No entanto, ninguém está isento de responsabilidade. Cada um tem a sua própria esfera de ação, e é aí — e não em outro lugar — que se é chamado a escolher entre fomentar a lógica da força (mesmo que apenas através da indiferença, do cinismo, da mentira, do ódio) ou preservar a lógica da paz (através da verdade, da sobriedade, da proximidade, do cuidado)” (ibid. 212).

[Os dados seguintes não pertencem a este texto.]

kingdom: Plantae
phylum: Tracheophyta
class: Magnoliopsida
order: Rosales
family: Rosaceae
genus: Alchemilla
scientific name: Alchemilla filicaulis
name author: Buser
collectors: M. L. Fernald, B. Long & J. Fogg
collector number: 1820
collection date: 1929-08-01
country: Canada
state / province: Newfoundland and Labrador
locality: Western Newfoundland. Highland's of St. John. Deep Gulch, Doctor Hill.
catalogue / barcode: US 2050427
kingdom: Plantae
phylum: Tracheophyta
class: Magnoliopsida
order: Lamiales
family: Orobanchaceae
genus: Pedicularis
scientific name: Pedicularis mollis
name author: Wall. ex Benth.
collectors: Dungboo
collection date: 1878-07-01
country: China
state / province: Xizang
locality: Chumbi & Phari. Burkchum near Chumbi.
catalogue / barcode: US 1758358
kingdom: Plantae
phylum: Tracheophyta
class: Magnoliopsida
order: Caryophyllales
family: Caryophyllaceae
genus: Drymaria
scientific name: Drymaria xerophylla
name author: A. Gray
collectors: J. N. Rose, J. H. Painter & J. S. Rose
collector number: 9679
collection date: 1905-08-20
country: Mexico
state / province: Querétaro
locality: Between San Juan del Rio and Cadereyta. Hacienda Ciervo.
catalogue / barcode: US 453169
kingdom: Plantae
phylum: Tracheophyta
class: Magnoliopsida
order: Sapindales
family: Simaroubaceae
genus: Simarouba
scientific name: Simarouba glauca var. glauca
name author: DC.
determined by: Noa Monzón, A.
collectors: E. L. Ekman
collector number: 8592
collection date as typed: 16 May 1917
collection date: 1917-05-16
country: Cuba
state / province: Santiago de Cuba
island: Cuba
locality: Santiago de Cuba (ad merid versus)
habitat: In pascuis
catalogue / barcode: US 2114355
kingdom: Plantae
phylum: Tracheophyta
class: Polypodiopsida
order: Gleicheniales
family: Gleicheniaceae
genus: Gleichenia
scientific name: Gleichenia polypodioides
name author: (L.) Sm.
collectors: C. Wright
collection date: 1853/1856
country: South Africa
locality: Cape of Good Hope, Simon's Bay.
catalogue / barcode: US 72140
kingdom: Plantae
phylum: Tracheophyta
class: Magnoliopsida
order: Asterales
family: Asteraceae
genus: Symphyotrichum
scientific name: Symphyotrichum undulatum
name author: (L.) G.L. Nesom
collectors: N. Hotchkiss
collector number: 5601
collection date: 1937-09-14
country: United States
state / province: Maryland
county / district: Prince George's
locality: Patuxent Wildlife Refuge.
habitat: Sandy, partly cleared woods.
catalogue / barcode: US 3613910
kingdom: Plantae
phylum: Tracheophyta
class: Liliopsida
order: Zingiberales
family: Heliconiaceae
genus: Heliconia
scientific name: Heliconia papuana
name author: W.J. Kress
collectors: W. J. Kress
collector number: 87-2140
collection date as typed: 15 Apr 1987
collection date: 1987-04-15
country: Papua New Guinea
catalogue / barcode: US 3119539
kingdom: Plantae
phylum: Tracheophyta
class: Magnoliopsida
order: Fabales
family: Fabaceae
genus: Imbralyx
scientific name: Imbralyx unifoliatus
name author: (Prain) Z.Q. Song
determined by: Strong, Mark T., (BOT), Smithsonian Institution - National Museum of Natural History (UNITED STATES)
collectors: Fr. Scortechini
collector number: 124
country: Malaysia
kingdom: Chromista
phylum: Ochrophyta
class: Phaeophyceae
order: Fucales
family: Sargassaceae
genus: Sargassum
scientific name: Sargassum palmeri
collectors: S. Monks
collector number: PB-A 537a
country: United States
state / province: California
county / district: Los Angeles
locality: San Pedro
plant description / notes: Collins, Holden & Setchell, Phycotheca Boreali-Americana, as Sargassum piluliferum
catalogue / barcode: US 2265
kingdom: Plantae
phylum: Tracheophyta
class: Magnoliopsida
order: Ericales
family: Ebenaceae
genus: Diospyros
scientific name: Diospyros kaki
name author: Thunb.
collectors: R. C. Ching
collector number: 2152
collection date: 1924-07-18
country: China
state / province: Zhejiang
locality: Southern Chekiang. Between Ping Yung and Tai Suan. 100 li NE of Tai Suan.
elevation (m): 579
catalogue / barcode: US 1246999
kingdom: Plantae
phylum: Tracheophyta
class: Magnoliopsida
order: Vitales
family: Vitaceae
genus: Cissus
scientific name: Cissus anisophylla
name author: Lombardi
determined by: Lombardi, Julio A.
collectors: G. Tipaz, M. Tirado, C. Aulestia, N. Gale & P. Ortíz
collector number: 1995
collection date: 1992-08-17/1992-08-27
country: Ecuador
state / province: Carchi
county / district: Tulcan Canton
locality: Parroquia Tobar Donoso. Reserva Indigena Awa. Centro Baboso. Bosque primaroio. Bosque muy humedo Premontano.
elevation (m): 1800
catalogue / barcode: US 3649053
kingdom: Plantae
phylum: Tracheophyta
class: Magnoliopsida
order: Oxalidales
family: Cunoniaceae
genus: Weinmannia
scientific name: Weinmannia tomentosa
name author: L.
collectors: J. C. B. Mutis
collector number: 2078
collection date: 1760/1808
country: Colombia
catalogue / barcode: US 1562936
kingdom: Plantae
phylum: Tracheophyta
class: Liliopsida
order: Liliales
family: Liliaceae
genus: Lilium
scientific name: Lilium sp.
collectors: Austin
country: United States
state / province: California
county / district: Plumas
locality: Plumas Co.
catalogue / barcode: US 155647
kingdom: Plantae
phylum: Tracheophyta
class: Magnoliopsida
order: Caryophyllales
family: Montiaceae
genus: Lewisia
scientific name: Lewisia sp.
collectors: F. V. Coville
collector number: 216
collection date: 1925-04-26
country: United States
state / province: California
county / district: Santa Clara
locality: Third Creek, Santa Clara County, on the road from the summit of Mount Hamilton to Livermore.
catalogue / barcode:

Portanto, deste extremo da Europa, no Mar Mediterrâneo, podemos perceber melhor o apelo histórico que o fenómeno da migração dirige às sociedades europeias. Também neste aspecto — tal como nos da transição ecológica e da promoção da paz — a Europa possui um potencial único, derivado da sua história e cultura, e, portanto, uma responsabilidade equivalente. Dada a sua posição geográfica e estrutura institucional, a Europa é capaz — nesta área — de abordar a crise de forma orgânica, integrando os primeiros socorros num plano estratégico a longo prazo capaz de acolher, proteger, promover e integrar os migrantes, trabalhando simultaneamente para o desenvolvimento, de modo a que ninguém seja forçado a emigrar. Tudo isto garantindo o respeito pela dignidade de cada pessoa. Esta é uma tarefa para as instituições públicas, mas também para a sociedade civil no seu conjunto e para a Igreja.

Irmãos e irmãs, como disse recentemente em Tenerife durante a minha visita apostólica a Espanha, também em Lampedusa a cultura da hospitalidade tem uma vocação turística. Infelizmente, esta pode sentir-se ameaçada pelas rotas migratórias e desenvolver-se em meio à indiferença, ou mesmo em oposição aos seus aspetos dramáticos. Para muitos, aliás, as férias são apenas uma distração, uma fuga despreocupada. Assim, parece que um muro invisível deve ser erguido entre o mar de migrantes náufragos e o mar de turistas. Tenha a coragem de pensar diferente. Pouco a pouco, com criatividade, você conseguirá garantir que qualquer pessoa que passe um tempo, mesmo que para descansar, nesta ilha possa se tornar mais humana, comparando-se à sua caridade, ao que o mar lhe ensinou, aos encontros que o educaram. Há descanso autêntico, de fato, onde o sentido da vida é redescoberto; e verdadeiro bem-estar quando a economia é justa e fraterna. Nessa economia, o cuidado com a criação e a amizade social se fundem em uma síntese que a humanidade busca hoje.

A primeira leitura nos lembrou que, praticando a hospitalidade, “alguns, sem o saber, hospedaram anjos” (Hb 13,2). Portanto, seja, em pequena escala, uma profecia daquilo que podemos almejar juntos em grande escala. Você e suas famílias serão os primeiros a se beneficiar, superando as divisões e desavenças que só a caridade pode dissolver. A paróquia, em particular, deve ser uma comunidade onde, na escola do Evangelho, aprendemos juntos a acolher, acompanhar e integrar, num espírito de comunhão.

Temos aqui, junto ao altar, a imagem. Nossa Senhora de Porto Salvo, padroeira de Lampedusa. Talvez saibam que Santo Agostinho gostava de descrever a vida humana como a navegação num mar tempestuoso e o seu destino como um porto seguro. Que não nos deixemos vencer pelo medo, mas que encaremos as lutas diárias como um tempo de oportunidade e testemunho. Que a vossa fé, caríssimos, seja fortalecida por estes anos de provação e generosa dedicação. Que esta venerada imagem vos fale novamente com a força do passado, quando aqueles que vos transmitiram a devoção a ela se entregaram à intercessão da Virgem com sinceridade radical. Todos temos um porto seguro em Deus, e cada comunidade cristã é chamada a ser um reflexo dele na terra. E que vós, comunidades de Lampedusa e Linosa, nunca falte o sopro da fé, da esperança e da caridade: “O’scià!” [uma saudação típica dos lampedusanos].